Founders who have cultivated companies for purpose and impact face unique considerations as they explore and evaluate exit options. In addition to achieving the desired financial return, purpose-minded founders also aim to protect their company culture and stakeholders and maintain their personal legacy.
Since establishing Big Path Capital in 2007, Founder and CEO Michael Whelchel has become familiar with the challenges and opportunities that founders face as they consider exit strategies. “You can’t start planning too early,” Michael says. “Just like if you want to sell your home, there is a lot to do: Getting the house ready, deciding where and when you’ll move. And if the home is important to you, determining what kind of person will care for your home as much as you did.”
In the Q&A that follows, Michael shares insights from his work with mission-driven founders as they evaluate and develop exit strategies and how those lessons can help other business leaders looking to enhance their legacy and impact.
How does Big Path collaborate with impact founders to explore legacy strategies that maintain their company’s mission?
For founders who have built the company around their mission, legacy is paramount. While valuation is naturally important, founders also want to feel like their life’s work is going to continue. It’s a very big, important piece for them.
We do this both in an informal and formal way. Informally, we do this continually as we develop relationships with founders and CEOs. One way that we’re able to build that rapport is by having conversations about their options and their current thinking. This is a very interesting piece that includes personal and professional objectives, dreams, and desires. So it’s a dialogue that helps them understand what their options are and helps us to build that trust.
Formally, we host the MO Summit, an annual conference that about 150 CEOs from mission-driven companies attend. It includes sessions with panels or workshops on how other CEOs have done this. We really bring the community together. People can learn from each other, and hearing from people who have gone through it can be really helpful to those who are considering it.
What are some key considerations for impact founders as they consider or approach selling/exiting their business?
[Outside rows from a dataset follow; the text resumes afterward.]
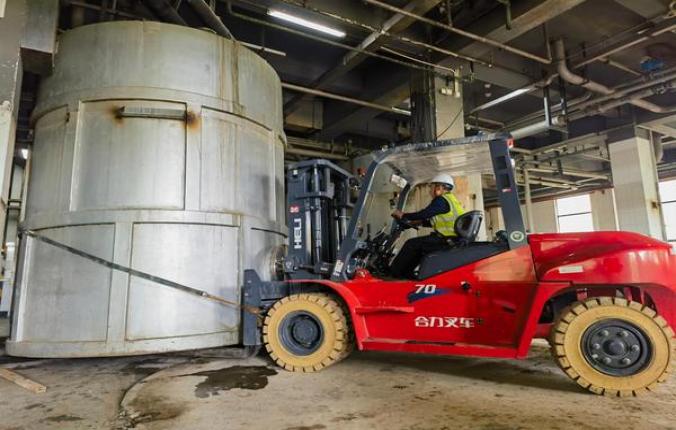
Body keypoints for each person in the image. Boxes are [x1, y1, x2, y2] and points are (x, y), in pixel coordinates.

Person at [389, 173, 464, 279]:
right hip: (452, 239)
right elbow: (440, 221)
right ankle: (406, 274)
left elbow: (424, 213)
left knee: (411, 244)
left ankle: (393, 273)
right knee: (419, 246)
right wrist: (419, 223)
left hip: (447, 240)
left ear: (439, 188)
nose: (430, 191)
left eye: (431, 187)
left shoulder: (441, 200)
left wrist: (404, 215)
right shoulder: (451, 199)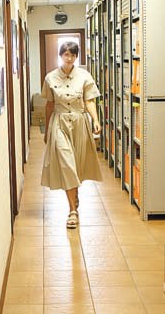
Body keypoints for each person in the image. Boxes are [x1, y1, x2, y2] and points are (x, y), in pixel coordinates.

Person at [41, 42, 102, 229]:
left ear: (76, 57)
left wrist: (96, 120)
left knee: (77, 164)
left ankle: (74, 194)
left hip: (79, 123)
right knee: (66, 163)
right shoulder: (50, 77)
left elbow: (89, 101)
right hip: (59, 123)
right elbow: (49, 105)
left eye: (73, 55)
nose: (69, 58)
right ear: (60, 55)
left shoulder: (84, 76)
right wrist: (47, 129)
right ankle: (72, 211)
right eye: (66, 54)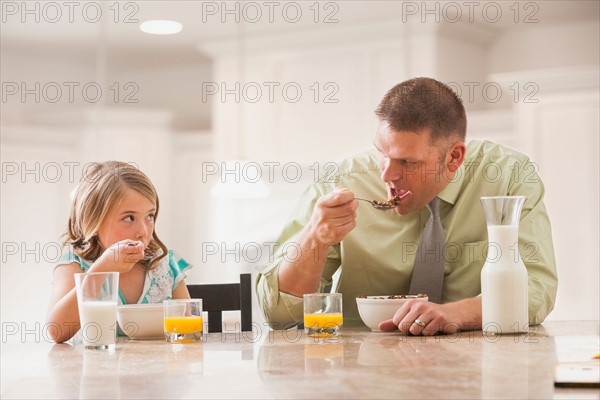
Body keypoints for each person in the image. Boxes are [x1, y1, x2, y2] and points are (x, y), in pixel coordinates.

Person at [256, 77, 558, 335]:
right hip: (358, 372)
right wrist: (314, 238)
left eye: (407, 162)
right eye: (381, 152)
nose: (387, 174)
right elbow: (280, 315)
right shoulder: (341, 182)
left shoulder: (509, 177)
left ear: (454, 157)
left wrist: (458, 313)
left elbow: (537, 288)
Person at [47, 161, 192, 343]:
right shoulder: (75, 263)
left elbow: (188, 330)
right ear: (94, 220)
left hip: (157, 369)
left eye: (149, 216)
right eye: (129, 218)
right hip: (95, 369)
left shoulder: (165, 264)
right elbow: (57, 331)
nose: (143, 231)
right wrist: (101, 269)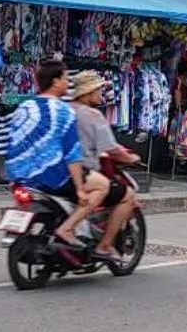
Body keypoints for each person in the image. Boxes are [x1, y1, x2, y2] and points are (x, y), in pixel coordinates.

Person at [50, 70, 138, 264]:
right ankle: (104, 246)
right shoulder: (92, 115)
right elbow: (111, 149)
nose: (101, 94)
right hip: (79, 173)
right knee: (127, 195)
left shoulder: (62, 110)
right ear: (88, 92)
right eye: (98, 89)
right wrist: (130, 158)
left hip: (54, 171)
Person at [3, 57, 87, 222]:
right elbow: (72, 154)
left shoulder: (24, 107)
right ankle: (67, 230)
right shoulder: (64, 111)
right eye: (65, 79)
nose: (67, 84)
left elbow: (12, 143)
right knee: (100, 187)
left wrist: (13, 178)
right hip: (52, 179)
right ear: (55, 82)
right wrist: (80, 189)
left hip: (21, 179)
Valuation is a piece that needs to be within a range that the founder feels is fair. Beyond that, continuing the brand legacy is very important. Other considerations include what happens to the staff, which a lot of times you can’t control but you can get an indication based on the buyers’ prior reputation and how the customers will be taken care of.
A more fundamental piece to this is determining if there is a core value matchup between the buyer and what’s embedded in the company. Is there rapport during negotiations? That doesn’t mean it will be conflict-free, but respect between parties is important. Founders must consider the relationship they want with the company going forward. Do they want to play a role in some way? And does the buyer see that equally as a value?
What opportunities and challenges do you see as a wave of baby boomers approach retirement and prepare for business succession?
A huge wealth transfer is underway as baby boomers prepare to sell their businesses — it’s estimated that over $1 trillion worth of assets could be transferred during the baby boom retirement era. This can be a great opportunity for mission-driven companies, especially with the younger generations who have a deeper commitment to values. It’s a way that younger generations can engage in the family business and bring an additional perspective for impact.
There’s a secondary opportunity when the founder sells the company and has investable assets. We’ve seen where the founder who has investable assets uses impact to engage younger generations.
There are also basic considerations like estate planning, tax planning, and business evaluation. It’s also important to look at personal goals and what that looks like post-exit, when founders may have extra time and need something else to engage them. What’s going to fill the gap for them? These businesses typically have been a large part of their lives, where the personal and the professional come together in a way that’s hard to replicate. It can be challenging to find something that’s going to be that important to them.
What do you most enjoy or appreciate about working with mission-driven founders who are evaluating new ownership options for their businesses?
We had a recent client who compared us to midwives, and that is a good analogy. We get invited to be part of a consequential, personal part of a founder’s life. Being invited into that space where we can add value is humbling. By supporting them and providing guidance through the process, which is both personal and professional, there’s an emotional piece to it. We help them ride that roller-coaster.
We also play a role in risk management, helping them identify and understand the risks. This is the most significant transaction most of these founders will go through, and many don’t know where the land mines are.
One thing that differentiates us from traditional investment bankers is the long-term relationships we develop. If the client is open to it, we typically continue to stay in touch.